TASK TO CARRY OUT — After locating the line that contains "If neutralinos have" in the records below, write out exactly that line and each line after it through the one that contains "NN → NNχχ. (15)", and nothing else.

☆ ☆ ☆ ☆ ☆

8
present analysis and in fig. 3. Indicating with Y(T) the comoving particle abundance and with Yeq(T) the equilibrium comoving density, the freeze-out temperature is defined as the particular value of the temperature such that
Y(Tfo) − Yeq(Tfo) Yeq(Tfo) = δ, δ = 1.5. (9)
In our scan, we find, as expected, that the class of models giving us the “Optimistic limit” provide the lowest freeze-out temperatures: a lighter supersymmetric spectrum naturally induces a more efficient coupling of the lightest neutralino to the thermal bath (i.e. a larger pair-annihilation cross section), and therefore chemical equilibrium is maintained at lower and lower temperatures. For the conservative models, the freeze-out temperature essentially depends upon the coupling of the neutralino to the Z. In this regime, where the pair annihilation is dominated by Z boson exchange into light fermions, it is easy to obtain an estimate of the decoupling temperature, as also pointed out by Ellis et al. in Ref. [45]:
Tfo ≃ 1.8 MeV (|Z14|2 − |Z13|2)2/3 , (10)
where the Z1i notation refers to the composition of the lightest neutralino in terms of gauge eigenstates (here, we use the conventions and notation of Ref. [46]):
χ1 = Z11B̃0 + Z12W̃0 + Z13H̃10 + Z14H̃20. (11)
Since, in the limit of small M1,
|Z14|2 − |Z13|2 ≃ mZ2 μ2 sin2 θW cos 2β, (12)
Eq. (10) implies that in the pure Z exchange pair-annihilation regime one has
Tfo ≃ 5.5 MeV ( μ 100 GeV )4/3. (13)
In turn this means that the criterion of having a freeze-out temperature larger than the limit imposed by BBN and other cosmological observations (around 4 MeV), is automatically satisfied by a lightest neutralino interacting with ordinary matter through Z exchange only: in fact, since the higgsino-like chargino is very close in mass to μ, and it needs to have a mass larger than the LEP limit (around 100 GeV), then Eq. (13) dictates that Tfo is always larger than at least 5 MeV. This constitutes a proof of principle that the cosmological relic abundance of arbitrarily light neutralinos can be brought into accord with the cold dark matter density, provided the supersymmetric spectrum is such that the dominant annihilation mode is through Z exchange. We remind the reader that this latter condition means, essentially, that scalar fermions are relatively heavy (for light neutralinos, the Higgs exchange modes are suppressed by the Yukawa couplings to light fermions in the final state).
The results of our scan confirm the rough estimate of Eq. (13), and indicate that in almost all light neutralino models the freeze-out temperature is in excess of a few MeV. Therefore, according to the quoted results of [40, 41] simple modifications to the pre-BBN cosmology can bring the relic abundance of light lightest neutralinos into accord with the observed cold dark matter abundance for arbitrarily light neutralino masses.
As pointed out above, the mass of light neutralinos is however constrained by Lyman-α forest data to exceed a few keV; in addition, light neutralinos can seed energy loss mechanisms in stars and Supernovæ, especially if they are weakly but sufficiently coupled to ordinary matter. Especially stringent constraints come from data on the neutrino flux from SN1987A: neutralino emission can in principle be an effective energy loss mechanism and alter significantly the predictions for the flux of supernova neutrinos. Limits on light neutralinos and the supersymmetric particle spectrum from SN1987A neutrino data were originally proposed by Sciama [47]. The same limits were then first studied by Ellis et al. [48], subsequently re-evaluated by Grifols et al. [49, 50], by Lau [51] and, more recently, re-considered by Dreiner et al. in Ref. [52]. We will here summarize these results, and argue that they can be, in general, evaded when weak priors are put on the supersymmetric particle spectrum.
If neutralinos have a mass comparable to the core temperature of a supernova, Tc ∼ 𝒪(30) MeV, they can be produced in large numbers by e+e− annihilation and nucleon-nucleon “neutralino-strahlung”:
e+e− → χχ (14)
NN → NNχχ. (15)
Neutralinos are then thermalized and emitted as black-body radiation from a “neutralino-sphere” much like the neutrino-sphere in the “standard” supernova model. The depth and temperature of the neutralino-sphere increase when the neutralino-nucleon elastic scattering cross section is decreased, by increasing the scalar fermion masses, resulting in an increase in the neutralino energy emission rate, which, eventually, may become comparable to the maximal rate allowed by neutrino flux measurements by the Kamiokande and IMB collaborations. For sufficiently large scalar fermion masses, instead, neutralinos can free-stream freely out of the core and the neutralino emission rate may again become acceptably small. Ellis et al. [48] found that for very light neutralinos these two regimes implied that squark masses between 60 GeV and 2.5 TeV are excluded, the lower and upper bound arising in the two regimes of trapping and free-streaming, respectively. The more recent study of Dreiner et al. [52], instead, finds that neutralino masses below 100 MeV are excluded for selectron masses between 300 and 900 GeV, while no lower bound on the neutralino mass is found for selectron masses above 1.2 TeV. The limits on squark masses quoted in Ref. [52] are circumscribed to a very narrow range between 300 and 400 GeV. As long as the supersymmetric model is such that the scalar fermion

☆ ☆ ☆ ☆ ☆

RESPONSE BELOW —
If neutralinos have a mass comparable to the core temperature of a supernova, Tc ∼ 𝒪(30) MeV, they can be produced in large numbers by e+e− annihilation and nucleon-nucleon “neutralino-strahlung”:
e+e− → χχ (14)
NN → NNχχ. (15)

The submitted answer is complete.